Rio de Janeiro, Oct 10 (IANS/EFE): Six steel girders weighing about 20 tonnes each disappeared from a warehouse belonging to the Rio de Janeiro city government, and the mayor - Eduardo Paes - called the apparent theft an "unbelievable" case.
The girders - which are each 40 meters long - were removed from a downtown Rio viaduct that was demolished in accord with the revitalization plan for the city's port area and had been stored for the past two months at a warehouse in the nearby neighbourhood of Caju, from where they disappeared.
Paes said that those responsible for the demolition work noticed the theft Wednesday and nobody can come up with a hypothesis regarding how the girders were removed without any of the guards seeing it, given that transporting them is a complicated logistical operation.
The mayor said that the Porto Novo consortium, which received the concession to perform the port revitalization work, will have to reimburse the city government if the whereabouts of the enormous pieces of steel cannot be determined.

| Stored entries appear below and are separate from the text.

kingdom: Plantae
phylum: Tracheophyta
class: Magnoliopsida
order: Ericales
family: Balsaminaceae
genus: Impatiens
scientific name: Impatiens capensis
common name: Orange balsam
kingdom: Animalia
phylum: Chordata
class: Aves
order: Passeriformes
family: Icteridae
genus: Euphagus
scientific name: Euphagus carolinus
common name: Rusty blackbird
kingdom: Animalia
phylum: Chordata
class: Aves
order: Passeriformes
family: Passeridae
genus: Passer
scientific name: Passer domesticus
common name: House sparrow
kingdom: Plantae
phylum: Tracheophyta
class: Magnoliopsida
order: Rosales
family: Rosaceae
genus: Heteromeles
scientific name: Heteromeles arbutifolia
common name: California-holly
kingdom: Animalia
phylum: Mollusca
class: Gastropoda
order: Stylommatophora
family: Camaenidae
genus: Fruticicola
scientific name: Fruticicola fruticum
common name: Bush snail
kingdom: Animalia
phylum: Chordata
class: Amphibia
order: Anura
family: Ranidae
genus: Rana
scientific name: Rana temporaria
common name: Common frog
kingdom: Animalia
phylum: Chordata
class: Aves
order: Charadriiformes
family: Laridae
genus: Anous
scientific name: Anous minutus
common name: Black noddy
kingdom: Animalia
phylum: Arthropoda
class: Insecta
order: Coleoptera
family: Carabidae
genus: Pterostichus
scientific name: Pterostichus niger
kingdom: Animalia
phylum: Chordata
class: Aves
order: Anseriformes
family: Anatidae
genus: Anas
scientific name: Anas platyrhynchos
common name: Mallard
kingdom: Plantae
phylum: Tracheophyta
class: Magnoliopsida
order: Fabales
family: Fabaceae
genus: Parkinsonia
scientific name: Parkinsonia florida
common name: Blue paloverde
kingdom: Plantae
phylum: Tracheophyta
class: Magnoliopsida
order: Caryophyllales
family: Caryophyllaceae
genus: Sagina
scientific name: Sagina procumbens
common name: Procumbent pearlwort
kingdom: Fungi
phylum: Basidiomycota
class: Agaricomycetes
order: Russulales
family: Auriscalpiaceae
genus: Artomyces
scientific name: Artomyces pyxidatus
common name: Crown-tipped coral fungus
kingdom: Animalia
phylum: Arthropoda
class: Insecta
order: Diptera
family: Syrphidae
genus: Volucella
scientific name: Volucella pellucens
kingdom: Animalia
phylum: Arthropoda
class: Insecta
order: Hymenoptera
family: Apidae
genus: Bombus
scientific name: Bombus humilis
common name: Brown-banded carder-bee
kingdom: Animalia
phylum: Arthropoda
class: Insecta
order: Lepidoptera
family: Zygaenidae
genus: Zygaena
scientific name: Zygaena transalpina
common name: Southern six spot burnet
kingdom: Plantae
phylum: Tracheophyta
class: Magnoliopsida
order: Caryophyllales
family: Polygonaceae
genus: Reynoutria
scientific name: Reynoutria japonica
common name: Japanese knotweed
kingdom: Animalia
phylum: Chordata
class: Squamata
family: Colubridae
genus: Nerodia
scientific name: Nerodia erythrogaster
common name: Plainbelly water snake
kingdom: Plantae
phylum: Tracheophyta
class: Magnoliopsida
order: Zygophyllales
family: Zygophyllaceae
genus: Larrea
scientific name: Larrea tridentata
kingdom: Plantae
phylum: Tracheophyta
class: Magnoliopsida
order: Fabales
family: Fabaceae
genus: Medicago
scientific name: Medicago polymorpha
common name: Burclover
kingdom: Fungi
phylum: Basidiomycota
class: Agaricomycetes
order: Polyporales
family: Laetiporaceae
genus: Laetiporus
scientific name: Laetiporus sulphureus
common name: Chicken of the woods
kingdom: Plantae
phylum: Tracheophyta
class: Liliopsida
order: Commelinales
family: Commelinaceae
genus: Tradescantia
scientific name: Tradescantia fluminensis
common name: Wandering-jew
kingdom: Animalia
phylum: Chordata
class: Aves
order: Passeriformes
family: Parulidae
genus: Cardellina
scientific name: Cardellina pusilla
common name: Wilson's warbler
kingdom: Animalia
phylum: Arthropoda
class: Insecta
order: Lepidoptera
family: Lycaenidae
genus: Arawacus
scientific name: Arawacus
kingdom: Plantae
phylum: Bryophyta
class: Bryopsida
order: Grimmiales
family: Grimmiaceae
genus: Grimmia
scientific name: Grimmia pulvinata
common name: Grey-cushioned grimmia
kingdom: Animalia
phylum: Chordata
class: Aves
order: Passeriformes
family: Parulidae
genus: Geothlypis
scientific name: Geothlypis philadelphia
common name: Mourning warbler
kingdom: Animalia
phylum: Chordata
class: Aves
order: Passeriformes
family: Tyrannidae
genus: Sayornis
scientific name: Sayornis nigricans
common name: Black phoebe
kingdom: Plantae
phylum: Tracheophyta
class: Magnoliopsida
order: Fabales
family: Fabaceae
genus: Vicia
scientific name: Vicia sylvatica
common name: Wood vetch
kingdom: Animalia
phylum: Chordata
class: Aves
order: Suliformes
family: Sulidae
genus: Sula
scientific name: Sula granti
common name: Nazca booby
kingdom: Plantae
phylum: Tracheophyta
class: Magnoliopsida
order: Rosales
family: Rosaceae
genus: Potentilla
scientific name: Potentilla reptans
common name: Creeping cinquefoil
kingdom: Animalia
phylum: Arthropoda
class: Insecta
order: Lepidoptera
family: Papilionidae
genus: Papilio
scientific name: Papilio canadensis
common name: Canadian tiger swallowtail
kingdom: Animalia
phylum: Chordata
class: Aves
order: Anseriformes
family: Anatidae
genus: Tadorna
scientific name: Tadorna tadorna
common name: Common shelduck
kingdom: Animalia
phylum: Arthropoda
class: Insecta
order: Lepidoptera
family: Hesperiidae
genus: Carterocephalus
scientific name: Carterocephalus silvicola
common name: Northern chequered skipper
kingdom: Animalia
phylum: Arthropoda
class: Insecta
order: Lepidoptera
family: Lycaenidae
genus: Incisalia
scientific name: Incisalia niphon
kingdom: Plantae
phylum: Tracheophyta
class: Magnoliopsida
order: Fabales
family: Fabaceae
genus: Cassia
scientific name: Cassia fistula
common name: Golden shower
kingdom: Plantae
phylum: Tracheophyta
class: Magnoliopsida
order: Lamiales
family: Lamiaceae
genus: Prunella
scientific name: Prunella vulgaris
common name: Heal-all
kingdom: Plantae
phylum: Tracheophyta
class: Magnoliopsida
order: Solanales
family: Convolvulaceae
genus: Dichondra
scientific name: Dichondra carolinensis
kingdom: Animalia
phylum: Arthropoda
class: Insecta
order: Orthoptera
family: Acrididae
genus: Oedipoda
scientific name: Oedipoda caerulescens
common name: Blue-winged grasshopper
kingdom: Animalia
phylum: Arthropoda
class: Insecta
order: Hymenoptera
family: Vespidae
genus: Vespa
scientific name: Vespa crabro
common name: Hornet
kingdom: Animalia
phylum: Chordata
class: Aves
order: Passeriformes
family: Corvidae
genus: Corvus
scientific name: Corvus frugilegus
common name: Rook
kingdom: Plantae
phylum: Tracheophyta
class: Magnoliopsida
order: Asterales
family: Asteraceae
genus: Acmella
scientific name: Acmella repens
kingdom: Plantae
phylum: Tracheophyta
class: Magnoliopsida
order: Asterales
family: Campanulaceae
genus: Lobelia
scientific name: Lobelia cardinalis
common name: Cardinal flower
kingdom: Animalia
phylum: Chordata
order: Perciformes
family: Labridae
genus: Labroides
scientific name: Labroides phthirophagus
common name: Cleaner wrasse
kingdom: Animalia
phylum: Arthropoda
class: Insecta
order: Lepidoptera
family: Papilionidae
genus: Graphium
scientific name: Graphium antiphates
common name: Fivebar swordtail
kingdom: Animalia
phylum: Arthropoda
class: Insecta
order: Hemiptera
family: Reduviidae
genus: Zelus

"The (consortium) is the one that is performing the work and (is) the party who had to remove the girders and watch over them before delivering them to the city government. It's absurd. It's not possible to imagine that some girders of that size and weight could disappear overnight," he said.
"I can't imagine what could have happened. I was surprised at that news," the mayor added.
The girders were part of a viaduct that ran around the entire Rio port and that was built during the 1970s with gigantic pieces of steel.
Despite the fact that they have been exposed to the effects of the seawater for 35 years, the girders showed no signs of corrosion or rusting.
Truckers working in the Caju area said that the thieves would have needed almost a week to cut the girders into pieces before removing them because carting away an entire girder would have required the use of two cranes and special trucks.
Witnesses said that they had recently seen people working calmly around the girders but they did not call the police because they thought that they were city government personnel.